PROBLEM DESCRIPTION>
Could you reproduce the lines below from the one with "pinky mcp: (856, 924)" through the one with "pinky tip: (1255, 877)"? Keep both ends and add nothing.

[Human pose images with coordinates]
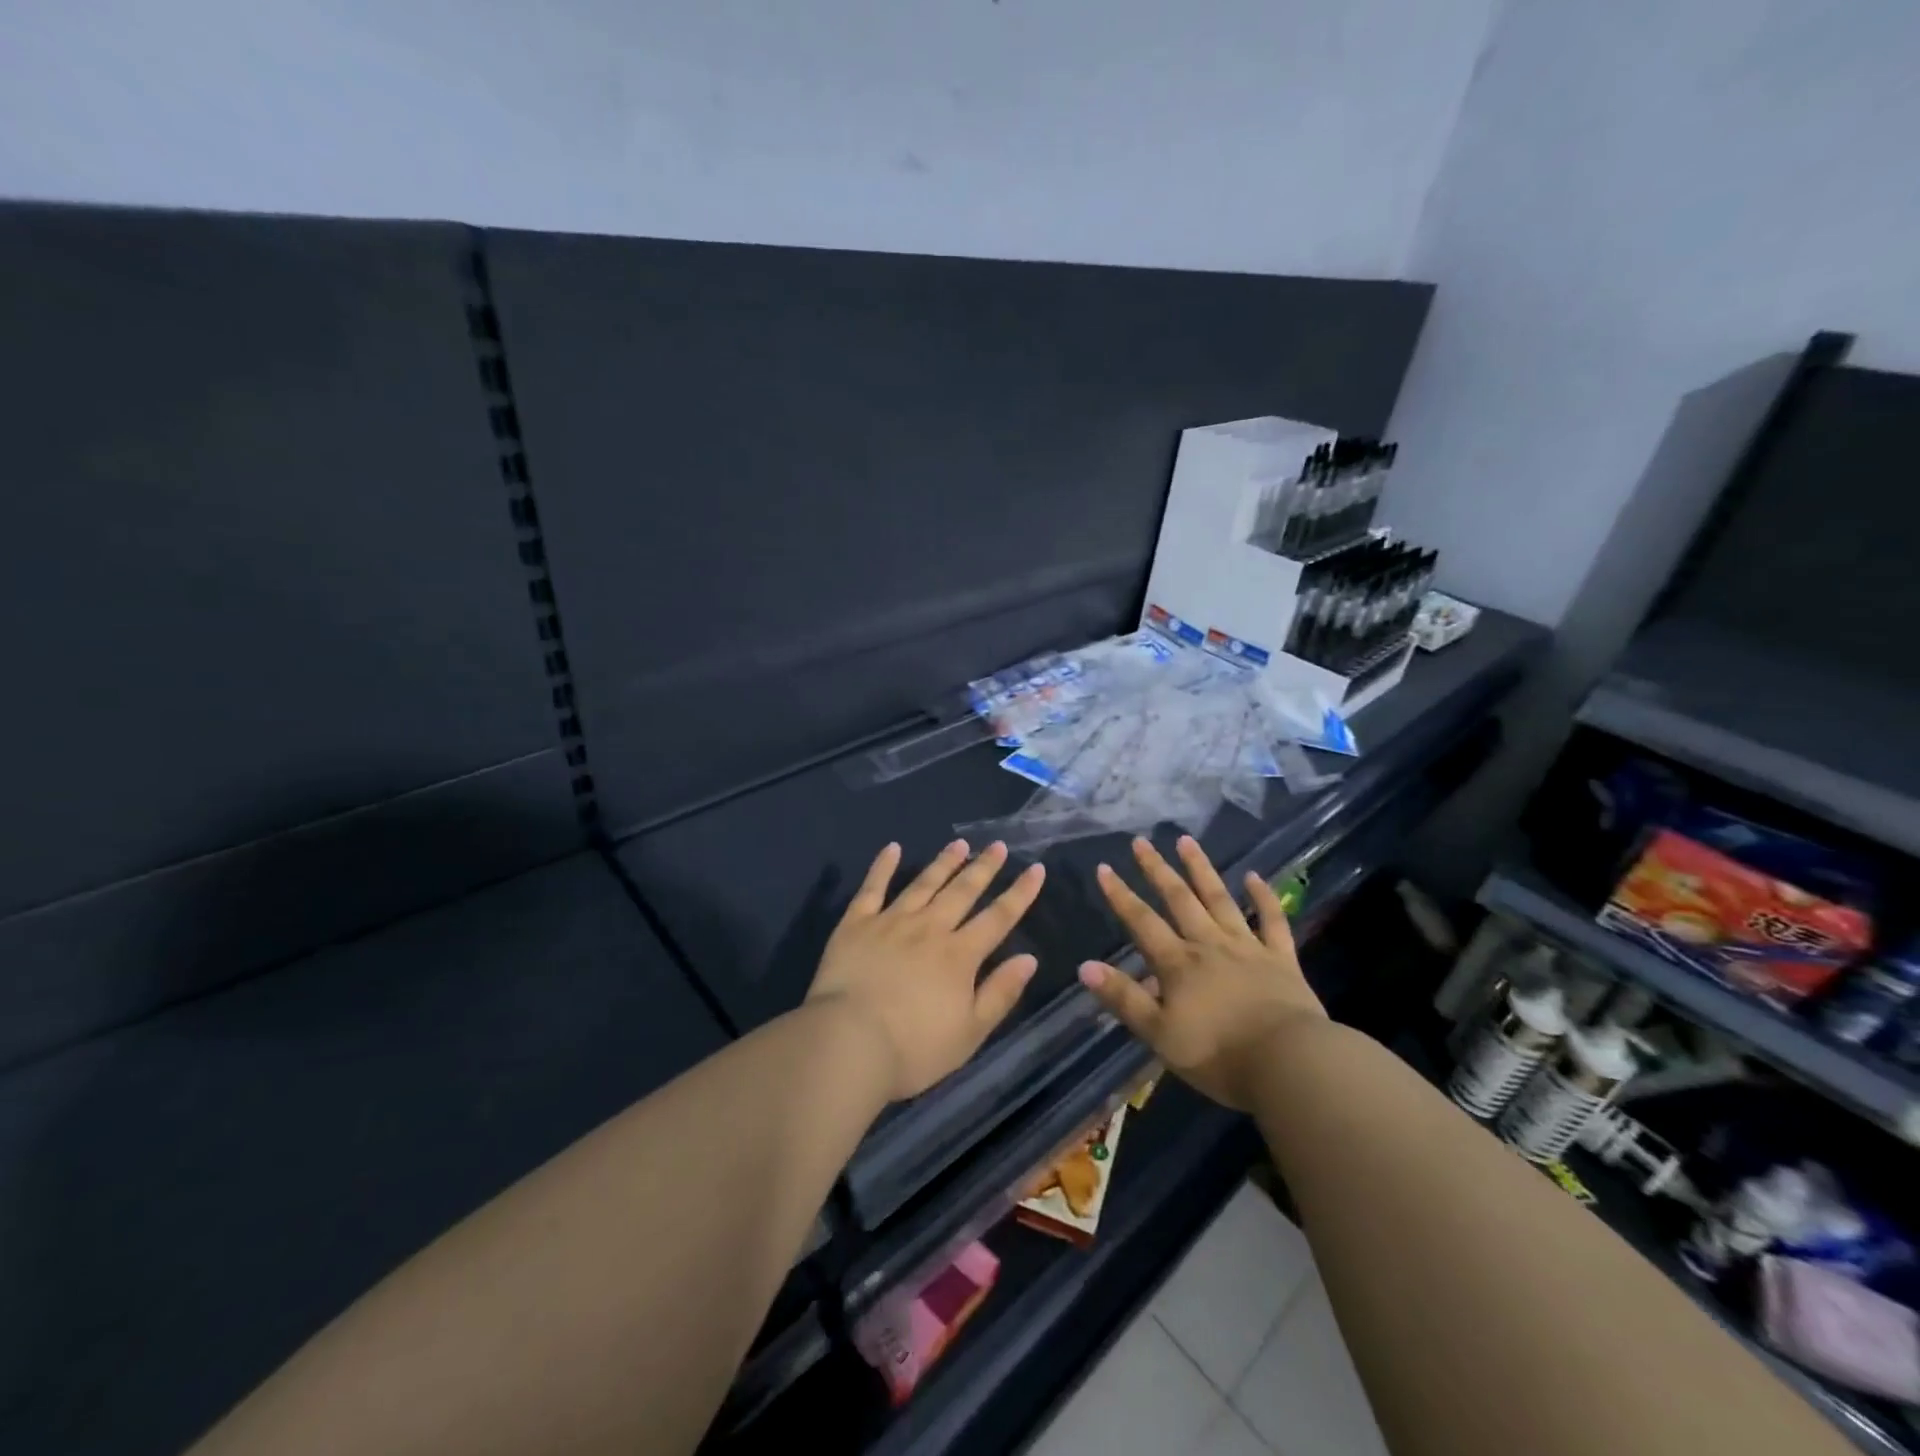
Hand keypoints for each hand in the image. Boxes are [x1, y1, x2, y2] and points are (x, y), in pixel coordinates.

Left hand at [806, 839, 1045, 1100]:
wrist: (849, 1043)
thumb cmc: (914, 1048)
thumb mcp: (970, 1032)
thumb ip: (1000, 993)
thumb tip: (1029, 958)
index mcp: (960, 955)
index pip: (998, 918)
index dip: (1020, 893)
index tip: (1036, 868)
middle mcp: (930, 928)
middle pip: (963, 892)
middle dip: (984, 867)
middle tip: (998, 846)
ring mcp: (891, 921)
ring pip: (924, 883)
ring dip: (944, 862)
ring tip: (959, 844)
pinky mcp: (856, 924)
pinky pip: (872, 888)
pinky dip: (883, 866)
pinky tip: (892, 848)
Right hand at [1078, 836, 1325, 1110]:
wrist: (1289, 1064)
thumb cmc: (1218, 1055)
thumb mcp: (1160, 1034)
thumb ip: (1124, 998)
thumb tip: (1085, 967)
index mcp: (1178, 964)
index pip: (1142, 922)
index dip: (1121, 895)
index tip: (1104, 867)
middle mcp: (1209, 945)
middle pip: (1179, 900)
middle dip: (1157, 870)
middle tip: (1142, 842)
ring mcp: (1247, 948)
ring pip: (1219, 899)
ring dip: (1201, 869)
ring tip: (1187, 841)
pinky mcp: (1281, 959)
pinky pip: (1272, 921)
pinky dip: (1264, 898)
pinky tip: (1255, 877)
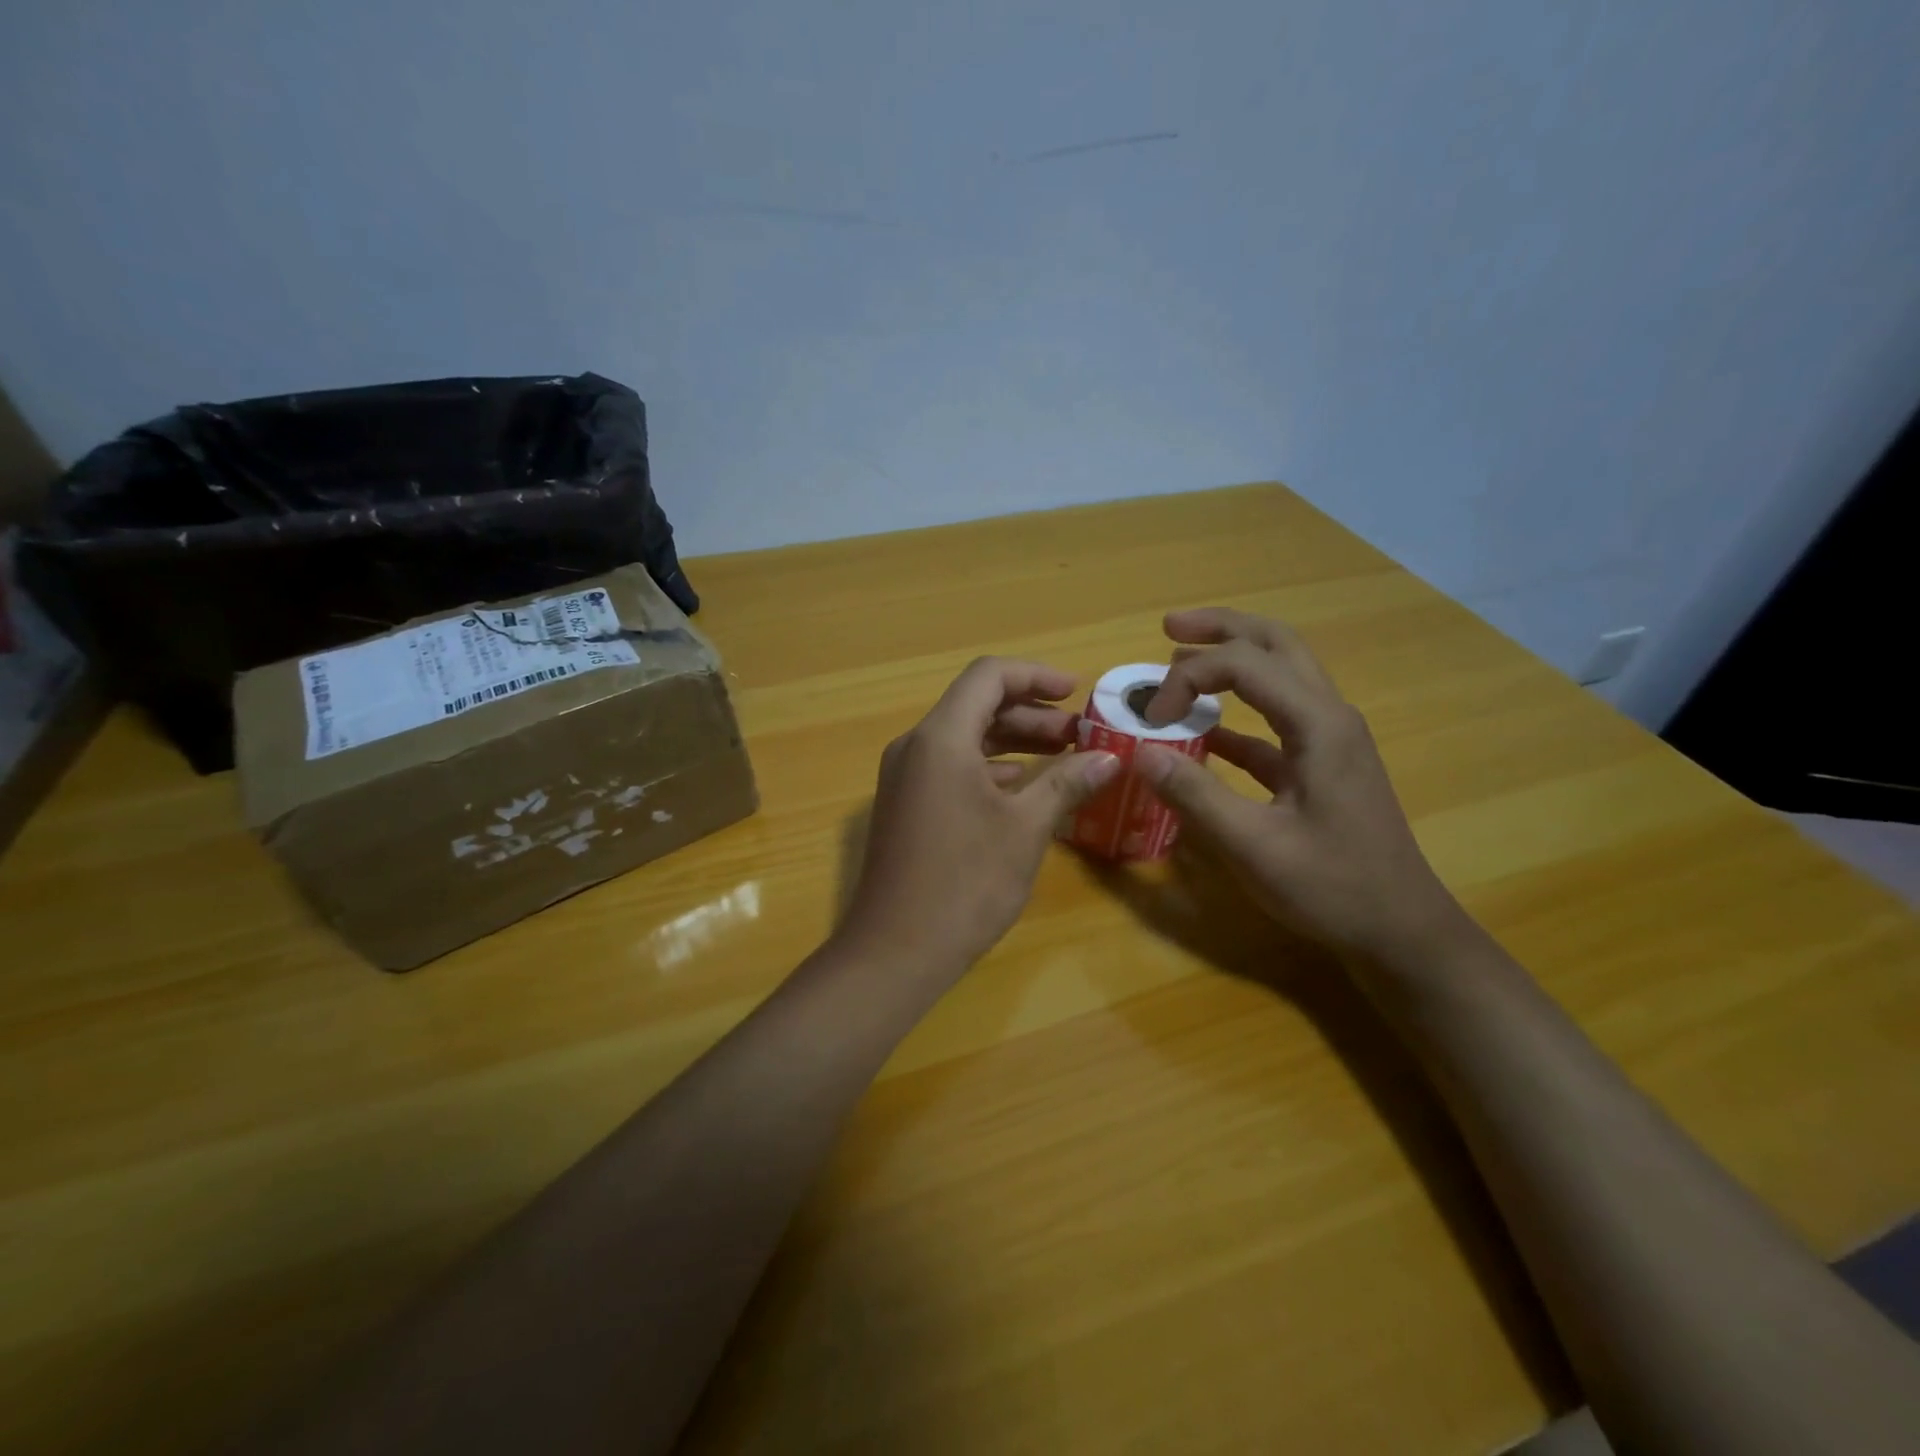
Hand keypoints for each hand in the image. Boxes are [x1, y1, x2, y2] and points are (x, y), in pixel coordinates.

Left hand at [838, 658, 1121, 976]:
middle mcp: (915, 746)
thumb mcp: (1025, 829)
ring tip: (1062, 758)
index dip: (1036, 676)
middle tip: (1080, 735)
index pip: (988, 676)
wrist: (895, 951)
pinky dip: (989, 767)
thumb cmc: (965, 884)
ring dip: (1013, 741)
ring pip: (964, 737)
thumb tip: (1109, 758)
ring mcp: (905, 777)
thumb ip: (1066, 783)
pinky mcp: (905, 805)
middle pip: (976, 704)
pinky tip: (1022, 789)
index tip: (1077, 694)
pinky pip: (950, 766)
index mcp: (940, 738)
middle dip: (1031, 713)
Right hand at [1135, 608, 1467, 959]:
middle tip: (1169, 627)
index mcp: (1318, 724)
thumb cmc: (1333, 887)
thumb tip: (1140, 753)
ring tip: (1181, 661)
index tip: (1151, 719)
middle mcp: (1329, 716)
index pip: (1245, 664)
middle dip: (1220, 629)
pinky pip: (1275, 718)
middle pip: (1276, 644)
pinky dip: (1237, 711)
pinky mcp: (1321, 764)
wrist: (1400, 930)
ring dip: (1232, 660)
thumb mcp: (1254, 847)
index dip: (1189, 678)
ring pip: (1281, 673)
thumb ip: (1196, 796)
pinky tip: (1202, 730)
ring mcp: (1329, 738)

OUTPUT FOR THIS TASK>
pinky mcp: (856, 924)
pinky pip: (872, 888)
pinky dip: (883, 866)
pinky tip: (892, 848)
Right hand at [1078, 836, 1325, 1110]:
wrist: (1289, 1064)
thumb cmc: (1218, 1055)
thumb mcp: (1160, 1034)
thumb ip: (1124, 998)
thumb tip: (1085, 967)
index mcp: (1178, 964)
index pip: (1142, 922)
index dip: (1121, 895)
index tip: (1104, 867)
middle mcp: (1209, 945)
middle pip: (1179, 900)
middle dip: (1157, 870)
middle tip: (1142, 842)
ring mcp: (1247, 948)
ring pip: (1219, 899)
ring dip: (1201, 869)
ring tip: (1187, 841)
pinky mcp: (1281, 959)
pinky pip: (1272, 921)
pinky dip: (1264, 898)
pinky tip: (1255, 877)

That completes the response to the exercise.